## [Reading text]
The issue is more of an internal EU battle than a genuine dispute with the US, but risks harming relations.

Under EU law, the European Commission was obliged to impose US visas in April 2016 because the US continues to deny visa-free travel to people from Bulgaria, Croatia, Cyprus, Poland, and Romania on security gorunds.

The Commission did not do so for fear of causing a US backlash, however.

It told the Reuters news agency on Thursday that it was still in talks with US officials and would "report on progress before the end of June”.

MEPs are angry that the Commission did not follow due process.

A parliament source said they might take action at the EU court in Luxembourg if it continued to ignore their appeals.

If the Commission adopted the US visa decision, it would anyway be likely struck down by the parliament and by member states, both of which are keen to avoid a US visa war.

## [Supplied material]
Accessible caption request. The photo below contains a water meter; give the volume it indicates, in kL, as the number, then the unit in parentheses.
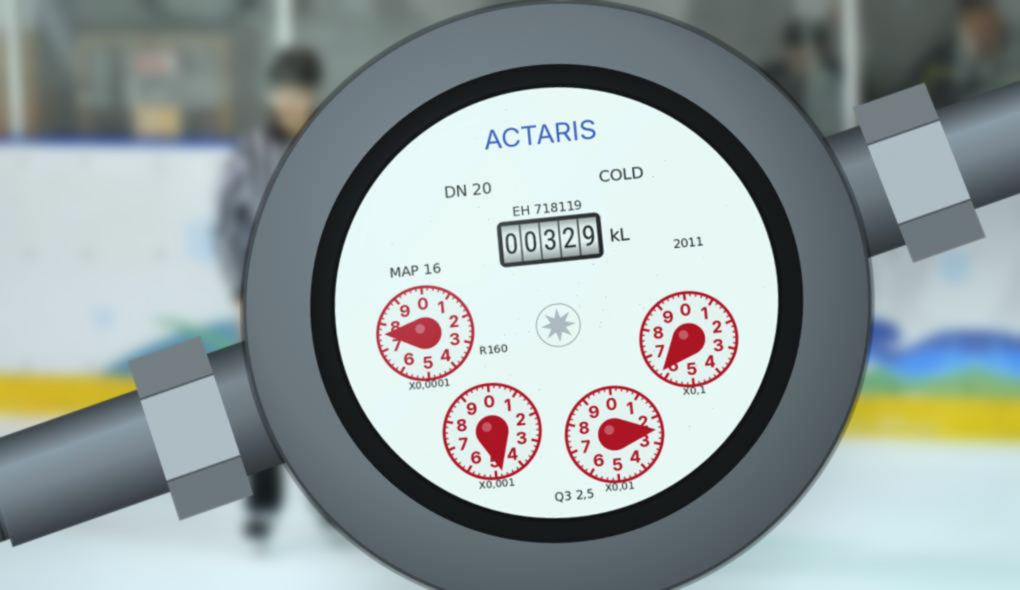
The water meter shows 329.6247 (kL)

## [Exercise]
Can you restate the passage on the EU-US visa dispute from "The issue is" up to and including "ignore their appeals.", putting "Friday" in place of "Thursday"?

## [Result for this exercise]
The issue is more of an internal EU battle than a genuine dispute with the US, but risks harming relations.

Under EU law, the European Commission was obliged to impose US visas in April 2016 because the US continues to deny visa-free travel to people from Bulgaria, Croatia, Cyprus, Poland, and Romania on security gorunds.

The Commission did not do so for fear of causing a US backlash, however.

It told the Reuters news agency on Friday that it was still in talks with US officials and would "report on progress before the end of June”.

MEPs are angry that the Commission did not follow due process.

A parliament source said they might take action at the EU court in Luxembourg if it continued to ignore their appeals.